This coming week is Mental Health Awareness Week: Our contribution to the awareness week will be publishing three articles about mental health. The choice is to make the submissions anonymous. In a way, this gives the articles more impact. The anonymity forces the reader to acknowledge they could be sitting next to a stranger who is working through their moment of discord.

Discord is the word. When someone is within mental illness, they feel dissonance with their surroundings, environment and people. There are different degrees of disease. One can feel just ‘low’ or in a place of despair. And of course, there are further and deeper stages of mental illness.

Liz and I can remember being subject to constant and somewhat frightening interaction with someone who was going through a psychotic episode. We realised the person was not responsible for their actions and we bear no malice. However, there could be no doubt someone of a weaker constitution could have been severely affected. Although the event occurred over four years ago, we have not forgotten the phone calls, letter and confrontations. Indeed, one of the reasons for highlighting the mental health awareness week is directly due to this episode.

The point here is it is near impossible to understand the illness of another person. And it is also impossible to help someone unless you are a health professional. ‘Hang on a minute Ian’ you’ll comment ”we can help people who need support’. And indeed you can. The suggestion is: help with kindness and emotional support, but know when to encourage your friend to seek professional help.

Do not think that mental illness means you cannot function. And do not fear to discuss the problem with your doctor. You will not automatically be prescribed drugs, and the visit will not result in being sectioned!

Monday’s article is not to be missed. It offers a real insight into one person’s perspective of depression. No doubt some people will find immense support form this article. You can feel the power of the story and become uplifted from the outcome. 

On Wednesday we listen to an article about happiness. Jon Sharp believes joy, comedy and laughter are the best ways to open the door to freedom. He say’s ‘I used to take life so seriously. Today is see the funny side of every small trauma. The adage that you’ll laugh about an issue later is true!’ Jon is right; he’ll guide you to his confrontation will mental illness and how he overcame the darkness.

Douglas Cox told me about a situation: He worked in Africa during the late sixties laying an oil pipeline. During the excavation of the path of the pipe, they came to a man chained to a tree. He had to be moved, so, Douglas ordered the chain severed. None of the workforces would free the unfortunate. When asked why the reason was given was the man was possessed with demons. A doctor was called for as the hold-up was costing thousands of dollars a day.

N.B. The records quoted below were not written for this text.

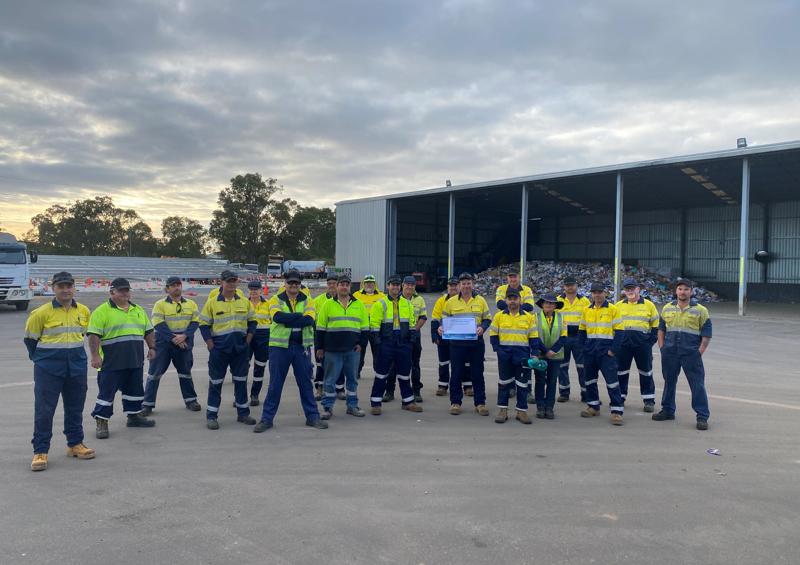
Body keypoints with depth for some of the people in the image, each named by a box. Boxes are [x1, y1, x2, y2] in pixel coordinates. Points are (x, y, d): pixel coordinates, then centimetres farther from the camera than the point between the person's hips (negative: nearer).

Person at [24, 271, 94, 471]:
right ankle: (40, 451, 6)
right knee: (44, 410, -2)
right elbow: (30, 338, 2)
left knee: (75, 408, 13)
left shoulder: (84, 311, 3)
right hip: (48, 369, -4)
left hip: (77, 367, 4)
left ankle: (75, 444, 26)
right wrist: (40, 358, 7)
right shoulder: (42, 313, -10)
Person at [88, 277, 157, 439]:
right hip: (111, 363, -6)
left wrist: (151, 348, 10)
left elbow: (148, 331, 18)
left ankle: (134, 415, 28)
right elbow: (94, 335, -12)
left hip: (135, 361, 6)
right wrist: (95, 356, -18)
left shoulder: (138, 310, 13)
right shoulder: (102, 311, -7)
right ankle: (101, 422, 8)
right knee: (107, 391, -1)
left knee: (135, 389, 14)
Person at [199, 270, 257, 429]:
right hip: (219, 348, -3)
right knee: (215, 383, 3)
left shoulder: (245, 302, 5)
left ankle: (243, 413, 23)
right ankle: (211, 416, 12)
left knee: (241, 381, 11)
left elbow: (252, 321, 14)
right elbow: (204, 324, 0)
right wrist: (210, 344, -7)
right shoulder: (212, 302, -4)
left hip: (241, 348, 3)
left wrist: (248, 339, 3)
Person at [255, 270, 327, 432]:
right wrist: (300, 316, -19)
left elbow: (310, 320, -12)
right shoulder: (277, 300, 3)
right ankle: (267, 419, 13)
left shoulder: (307, 301, 6)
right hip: (280, 346, -1)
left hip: (301, 347, 2)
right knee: (275, 384, 4)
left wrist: (288, 320, -18)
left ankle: (313, 416, 20)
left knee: (306, 383, 10)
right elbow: (278, 317, -18)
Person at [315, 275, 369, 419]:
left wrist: (361, 343, 2)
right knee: (330, 379, 2)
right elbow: (320, 328, 4)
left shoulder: (358, 305, 9)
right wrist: (319, 347, 1)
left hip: (353, 349, 2)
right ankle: (327, 407, 11)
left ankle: (352, 405, 21)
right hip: (332, 349, -2)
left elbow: (365, 326, 12)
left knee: (352, 378, 10)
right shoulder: (328, 304, 3)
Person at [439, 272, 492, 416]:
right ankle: (455, 402, 15)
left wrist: (482, 327, -12)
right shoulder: (451, 302, 4)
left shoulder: (480, 300, 5)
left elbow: (487, 318, 7)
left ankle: (480, 403, 16)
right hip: (456, 343, 0)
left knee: (477, 374, 7)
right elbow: (444, 319, 9)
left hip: (476, 342, 0)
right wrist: (441, 327, -11)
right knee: (456, 374, 5)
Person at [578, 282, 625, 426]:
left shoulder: (612, 309, -4)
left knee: (612, 380, -8)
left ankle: (616, 411, -3)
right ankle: (593, 406, 26)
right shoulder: (587, 310, 9)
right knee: (590, 379, 12)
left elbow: (619, 331, -6)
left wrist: (613, 349, -12)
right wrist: (583, 347, 5)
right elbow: (582, 331, 15)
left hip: (606, 351, -5)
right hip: (589, 352, 5)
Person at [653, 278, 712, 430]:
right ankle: (667, 410, 27)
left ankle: (702, 416, 3)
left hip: (691, 354, -4)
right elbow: (661, 329, 17)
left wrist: (699, 353, -8)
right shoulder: (667, 308, 9)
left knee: (698, 385, -4)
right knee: (669, 382, 14)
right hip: (669, 353, 4)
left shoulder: (700, 310, -1)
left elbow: (706, 334, -1)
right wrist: (662, 348, 7)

After an hour the diagnosis was epilepsy, and at the time nothing could be done to help the unfortunate. The compromise was to build a small wooden house for the man outside of the village before he could be moved. After expressing my sorrow about the story, Douglas replied: ‘Remember Ian; less than one-hundred and fifty years ago, possession was a normal explanation for mental illness.’

Douglas was no stranger to depression; he’d flow bombers during the second world war. The fire-storms of Dresden tormented him for many years. He talked about the suffering people must have experienced during the inferno. ‘You could see the target one-hundred miles away. My crew were silent during the approach and some time during the return journey’.

Douglas Cox was my stepfather, a wonderful and kind man who built a successful business. Few who met him would know the mental illness caused by his war years. He proved beyond doubt it is possible to function and indeed thrive while living with mental illness.

As a ‘Well Being Organisation’ we should promote The Mental Health Awareness Week. If one person benefits from next weeks articles, then we have made a positive contribution to The Mental Health Awareness Week.

See You Soon


  1. I am very lucky that I don’t suffer from a mental health illness like no polar, depression, I don’t pretend to understand depression, however I do try to be compassionate towards sufferers of depression.